### [Tekstfragment]
++++++
Anderhalf uur heb ik in de bus gezeten voor de competitiewedstrijd met Heerde, of all fucking places. We moeten winnen om aansluiting te houden met de top van de ranglijst. Als ik om me heen kijk zie ik een tribune met geelzwarte stoeltjes, achter ons doel staan vijftien ouderen die het voetbal hebben uitgevonden en ik zie een kantinegebouw waar de sfeer van een begrafenisonderneming omheen hangt. Het zonnetje schijnt nog als we beginnen, maar gedurende de eerste helft kletteren de hagelstenen en regendruppels op ons neer. Daar sta ik dan met mijn goeie gedrag. Gevoelstemperatuurtje -12 en een lekker kort broekje aan. De gure wind snijdt langs mijn snotneusje. Wat een hobby.
Dinsdagavondtraining. Sokkies aan, schoentjes aan en gaan. Geen handschoenen natuurlijk, want dat is voor aanstellers. Ons trainingsveld is niet om over naar huis te schrijven. Varkens zouden er zich geweldig in kunnen vermaken, maar een bal zonder stuiter aanspelen is vrijwel onmogelijk. Ik ben al een aantal keren door de draaimolen gekomen in de rondo, als ik duizelig aan het positiespel begin. De training verloopt verder redelijk, maar dan wordt duidelijk dat we sprintjes moeten gaan trekken. Daar heb ik toch wel zo’n gruwelijke hekel aan. Met frisse tegenzin werk ik ze af. Wat een hobby.
++++++
### [Werkopdrachten]
A. Beantwoord deze vragen over de tekst over het amateurvoetbal:
(i) Hoe lang zat de verteller in de bus op weg naar de wedstrijd?
(ii) Welke kleur hebben de stoeltjes op de tribune?
(iii) Op welke avond is de training?
B. Schrijf uit de tekst over het amateurvoetbal het stuk over dat begint met "Anderhalf uur heb" en eindigt met "snotneusje. Wat een hobby.". Vervang daarin "kantinegebouw" door "clubhuis".
C. Noem alle kledingstukken die in de tekst over het amateurvoetbal voorkomen.
++++++
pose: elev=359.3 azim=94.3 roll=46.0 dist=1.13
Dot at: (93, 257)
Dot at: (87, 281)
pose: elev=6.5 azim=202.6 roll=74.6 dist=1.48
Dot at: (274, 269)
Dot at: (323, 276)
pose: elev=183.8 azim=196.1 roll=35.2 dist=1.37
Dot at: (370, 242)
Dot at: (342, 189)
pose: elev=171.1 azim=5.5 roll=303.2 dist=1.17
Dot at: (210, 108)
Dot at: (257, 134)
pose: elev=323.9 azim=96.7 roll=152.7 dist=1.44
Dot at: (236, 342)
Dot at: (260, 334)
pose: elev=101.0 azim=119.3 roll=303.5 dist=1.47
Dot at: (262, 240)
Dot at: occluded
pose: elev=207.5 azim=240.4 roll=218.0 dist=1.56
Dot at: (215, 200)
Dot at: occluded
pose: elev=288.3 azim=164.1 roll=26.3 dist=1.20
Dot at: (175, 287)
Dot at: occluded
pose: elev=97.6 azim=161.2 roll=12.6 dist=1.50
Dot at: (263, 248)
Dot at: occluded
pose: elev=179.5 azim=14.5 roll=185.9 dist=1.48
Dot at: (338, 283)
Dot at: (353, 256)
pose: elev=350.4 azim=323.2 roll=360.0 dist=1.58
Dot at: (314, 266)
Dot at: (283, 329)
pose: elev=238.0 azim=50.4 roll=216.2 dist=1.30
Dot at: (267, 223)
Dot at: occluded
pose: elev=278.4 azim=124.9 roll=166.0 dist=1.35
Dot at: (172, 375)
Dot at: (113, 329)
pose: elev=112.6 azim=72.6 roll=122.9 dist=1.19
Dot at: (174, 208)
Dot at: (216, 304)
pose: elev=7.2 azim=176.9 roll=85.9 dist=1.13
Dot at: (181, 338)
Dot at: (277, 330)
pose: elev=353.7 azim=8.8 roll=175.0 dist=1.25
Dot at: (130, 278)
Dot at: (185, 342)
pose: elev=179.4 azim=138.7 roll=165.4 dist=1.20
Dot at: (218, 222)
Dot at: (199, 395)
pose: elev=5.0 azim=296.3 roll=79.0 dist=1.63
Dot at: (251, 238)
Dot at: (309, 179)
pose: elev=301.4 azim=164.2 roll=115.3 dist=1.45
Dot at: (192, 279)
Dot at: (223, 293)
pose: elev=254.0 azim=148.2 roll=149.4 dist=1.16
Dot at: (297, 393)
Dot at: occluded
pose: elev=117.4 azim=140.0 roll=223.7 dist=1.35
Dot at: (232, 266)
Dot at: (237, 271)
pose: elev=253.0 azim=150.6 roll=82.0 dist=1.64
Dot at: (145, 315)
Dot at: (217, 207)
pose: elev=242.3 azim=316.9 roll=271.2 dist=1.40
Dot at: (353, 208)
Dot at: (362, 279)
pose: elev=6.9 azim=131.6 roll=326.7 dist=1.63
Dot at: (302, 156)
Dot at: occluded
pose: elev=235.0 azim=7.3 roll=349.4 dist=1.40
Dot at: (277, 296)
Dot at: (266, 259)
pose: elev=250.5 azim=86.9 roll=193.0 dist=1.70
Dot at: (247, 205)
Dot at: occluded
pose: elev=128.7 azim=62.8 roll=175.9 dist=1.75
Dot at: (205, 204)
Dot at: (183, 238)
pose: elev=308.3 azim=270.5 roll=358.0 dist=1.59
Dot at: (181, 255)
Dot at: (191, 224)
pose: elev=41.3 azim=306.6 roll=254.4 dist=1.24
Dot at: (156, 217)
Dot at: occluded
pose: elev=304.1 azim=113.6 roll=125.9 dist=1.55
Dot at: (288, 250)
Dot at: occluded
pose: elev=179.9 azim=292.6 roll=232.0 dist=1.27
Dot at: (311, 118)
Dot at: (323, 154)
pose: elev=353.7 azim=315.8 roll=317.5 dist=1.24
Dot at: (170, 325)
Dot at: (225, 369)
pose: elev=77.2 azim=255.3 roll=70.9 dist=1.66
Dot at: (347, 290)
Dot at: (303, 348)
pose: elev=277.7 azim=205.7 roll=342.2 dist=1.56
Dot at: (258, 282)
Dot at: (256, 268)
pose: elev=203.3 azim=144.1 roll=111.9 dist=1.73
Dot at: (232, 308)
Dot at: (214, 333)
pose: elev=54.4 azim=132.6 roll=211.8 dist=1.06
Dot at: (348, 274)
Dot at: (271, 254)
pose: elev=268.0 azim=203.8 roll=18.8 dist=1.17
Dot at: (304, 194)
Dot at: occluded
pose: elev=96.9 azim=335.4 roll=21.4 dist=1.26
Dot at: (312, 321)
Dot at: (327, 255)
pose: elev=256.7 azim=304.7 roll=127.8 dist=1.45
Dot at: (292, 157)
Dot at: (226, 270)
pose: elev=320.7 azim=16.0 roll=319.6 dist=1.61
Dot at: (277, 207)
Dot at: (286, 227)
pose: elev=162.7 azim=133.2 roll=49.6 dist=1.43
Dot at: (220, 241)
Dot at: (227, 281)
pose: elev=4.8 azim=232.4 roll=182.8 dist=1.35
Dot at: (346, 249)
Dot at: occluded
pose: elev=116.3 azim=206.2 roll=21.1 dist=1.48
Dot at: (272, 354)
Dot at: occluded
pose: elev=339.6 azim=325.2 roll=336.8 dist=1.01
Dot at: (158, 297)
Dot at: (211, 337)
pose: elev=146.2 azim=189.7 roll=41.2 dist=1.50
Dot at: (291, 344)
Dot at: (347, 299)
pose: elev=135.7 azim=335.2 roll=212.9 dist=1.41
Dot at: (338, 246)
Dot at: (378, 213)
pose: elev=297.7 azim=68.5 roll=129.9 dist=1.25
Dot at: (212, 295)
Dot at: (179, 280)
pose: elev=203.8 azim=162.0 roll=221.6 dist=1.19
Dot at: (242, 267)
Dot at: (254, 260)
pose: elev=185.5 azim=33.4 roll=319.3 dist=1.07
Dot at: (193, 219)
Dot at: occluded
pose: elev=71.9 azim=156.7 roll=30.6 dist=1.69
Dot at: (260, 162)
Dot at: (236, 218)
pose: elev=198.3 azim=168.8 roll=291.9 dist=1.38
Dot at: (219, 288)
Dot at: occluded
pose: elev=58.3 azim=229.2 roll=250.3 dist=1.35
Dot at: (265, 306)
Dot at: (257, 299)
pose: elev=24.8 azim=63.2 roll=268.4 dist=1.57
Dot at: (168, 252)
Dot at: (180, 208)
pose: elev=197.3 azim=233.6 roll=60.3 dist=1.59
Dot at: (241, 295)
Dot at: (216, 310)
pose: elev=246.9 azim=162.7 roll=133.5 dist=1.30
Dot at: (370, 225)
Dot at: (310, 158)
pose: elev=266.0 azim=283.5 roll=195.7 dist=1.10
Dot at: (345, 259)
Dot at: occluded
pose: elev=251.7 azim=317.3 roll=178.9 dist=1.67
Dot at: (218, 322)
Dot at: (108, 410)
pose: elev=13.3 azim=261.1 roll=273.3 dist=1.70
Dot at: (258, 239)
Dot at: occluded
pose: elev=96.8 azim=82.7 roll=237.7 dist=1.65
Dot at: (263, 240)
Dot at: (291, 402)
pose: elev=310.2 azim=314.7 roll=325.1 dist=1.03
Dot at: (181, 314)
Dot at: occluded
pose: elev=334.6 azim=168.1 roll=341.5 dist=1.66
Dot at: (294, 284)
++++++
### [Antwoorden]
A.
(i) Anderhalf uur.
(ii) Geelzwart.
(iii) Op dinsdagavond.

B.
Anderhalf uur heb ik in de bus gezeten voor de competitiewedstrijd met Heerde, of all fucking places. We moeten winnen om aansluiting te houden met de top van de ranglijst. Als ik om me heen kijk zie ik een tribune met geelzwarte stoeltjes, achter ons doel staan vijftien ouderen die het voetbal hebben uitgevonden en ik zie een clubhuis waar de sfeer van een begrafenisonderneming omheen hangt. Het zonnetje schijnt nog als we beginnen, maar gedurende de eerste helft kletteren de hagelstenen en regendruppels op ons neer. Daar sta ik dan met mijn goeie gedrag. Gevoelstemperatuurtje -12 en een lekker kort broekje aan. De gure wind snijdt langs mijn snotneusje. Wat een hobby.

C. kort broekje, sokkies, schoentjes, handschoenen